Pelosi faces her biggest test in unifying colleagues

 •  Bailout gets a second chance

By Rob Hotakainen
McClatchy-Tribune News Service

WASHINGTON — Now Nancy Pelosi will get a second chance.

After the Senate voted 74-25 yesterday to approve a historic $700 billion bailout of the nation's financial industry, the focus will move to the Democratic House speaker from San Francisco.

With a House vote coming as soon as tomorrow, she will face the toughest test of her two-year leadership tenure as she tries to convince skeptical colleagues to approve the largest financial bailout in U.S. history.

On Monday, Pelosi came under excoriating attack from Republicans, who blamed her for the House's rejection of the bailout.

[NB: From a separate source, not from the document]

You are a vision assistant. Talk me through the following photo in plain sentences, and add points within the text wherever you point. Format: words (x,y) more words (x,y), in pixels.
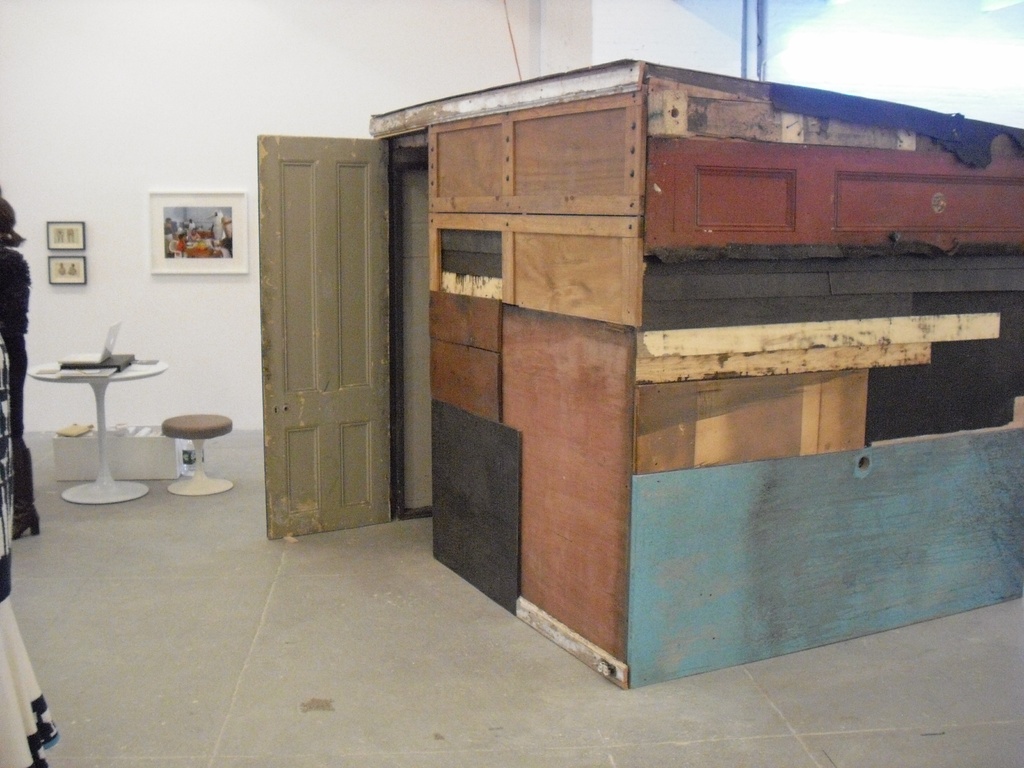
In this image in the front (595,390) there is a wooden wall (651,326) and there is a door (344,311). On the left side (14,460) there are objects (8,469) which are black and white in colour and on the left (97,376) there is a table (110,378), on the table (125,369) there is a laptop (98,363) and there is an object (85,366) which is black in colour and there are frames (79,259) on the wall (124,246) and there is an empty stool (200,424) and there is an object (144,448) which is white in colour, there is a bottle (186,461).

House Minority Leader John Boehner of Ohio said Pelosi "poisoned" Republicans and caused many of them to "go south" when she called the bailout a response to President Bush's "failed economic policies — policies built on budgetary recklessness, on an anything-goes mentality, with no regulation, no supervision, and no discipline in the system."

Republicans have used the 68-year-old Pelosi as their whipping boy all year long, first blaming her for $4-a-gallon gasoline, now suggesting she's responsible for Congress' failure to react quickly enough to the nation's fiscal calamities.

Democrats have been busy defending their embattled leader.

"I am appalled," said Democratic Rep. Barney Frank of Massachusetts, the chairman of the House Financial Services Committee and a leading architect of the bailout. He said House GOP leaders blamed Pelosi for their troubles because they couldn't get enough rank-and-file Republicans to back the bailout.

"I think they are covering up the embarrassment of not having the votes," he said.

Pelosi has no regrets about what she said, her spokesman said yesterday.

"Her remarks are what she had been saying all week," said Drew Hammill, her spokesman. "Part of being able to deal with this crisis is realizing how we got here. And her speech reflected the widely held Democratic view that the Bush administration's economic policies and their failure have contributed to what we face today."

House Democratic aides noted that even some Republicans were defending Pelosi.

After Monday's stunning outcome, congressional leaders declined to speculate what will happen when the House votes again.

Majority Leader Steny Hoyer of Maryland said the House will be back in session today and that "Democrats are continuing to work around the clock in a bipartisan way" to get the bailout passed.

"Members of the House leadership on both sides of the aisle are talking to our colleagues," he said.